What were Balaam’s constructs? What aspects of his personality and character influenced his perception so that he could distort and attempt to disobey the Almighty’s clear command?

I propose that an answer to this question can be found in a remarkable passage in Pirkei Avot (Ethics of the Fathers) 5:22. It reads, “A generous eye, a modest demeanor, and a humble soul are the traits of our father Abraham. An evil eye, an arrogant demeanor, and an insatiable soul are attributes of the disciples of the wicked Balaam.”

If our constructs resemble Abraham’s generosity, modesty, and humility, then our perceptions will be unobscured. We will see and hear accurately. We will not distort the sensory impressions which we encounter in life. We will not “see and hear what we want to see and hear,” but we will see what is real and hear what is spoken.

If, on the other hand, our constructs are based upon jealousy, arrogance, and insatiable material desires, those constructs will distort what we “hear and see,” so that they will not interfere with our self-interests. Our “evil eye” will distort what we “see,” and our “arrogant demeanor and insatiable soul” will assure that we “hear what we want to hear.”

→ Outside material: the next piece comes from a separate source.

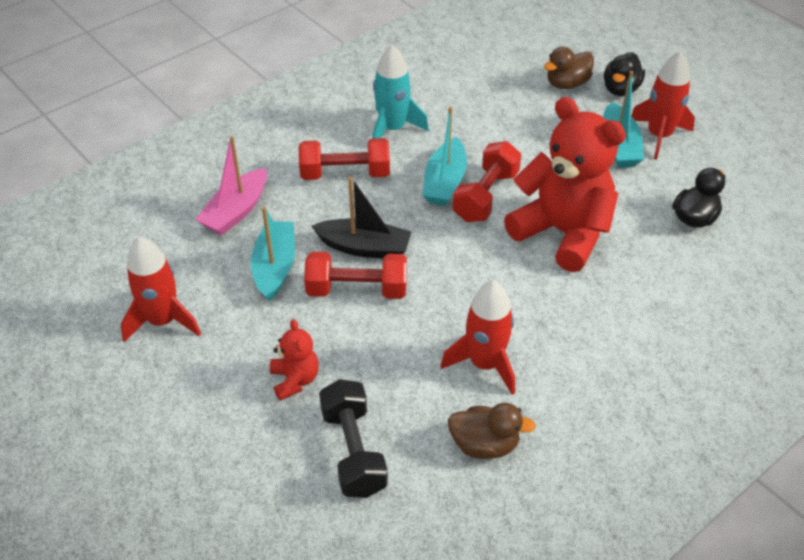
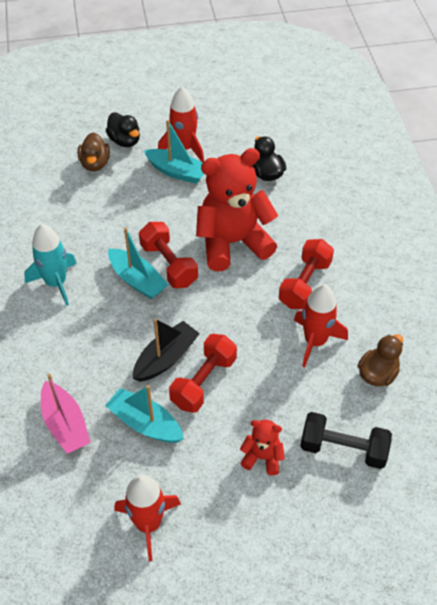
camera: 60 degrees left, 5 degrees up
(345, 174) = (81, 335): red dumbbell -> red dumbbell (305, 284)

There is a lesson here for all of us, and it is an important one. Our inner selves determine how we perceive and how we react to our outer reality. We must model ourselves after Abraham so that generosity, modesty, and humility become the core of our inner selves, enabling us to “see and hear” clearly and correctly.

We must suppress our Balaam-like envy, arrogance, and insatiable desires so that we no longer “hear and see what we want to hear and see” but clearly hear and see the full breadth, depth, and beauty of our wondrous world.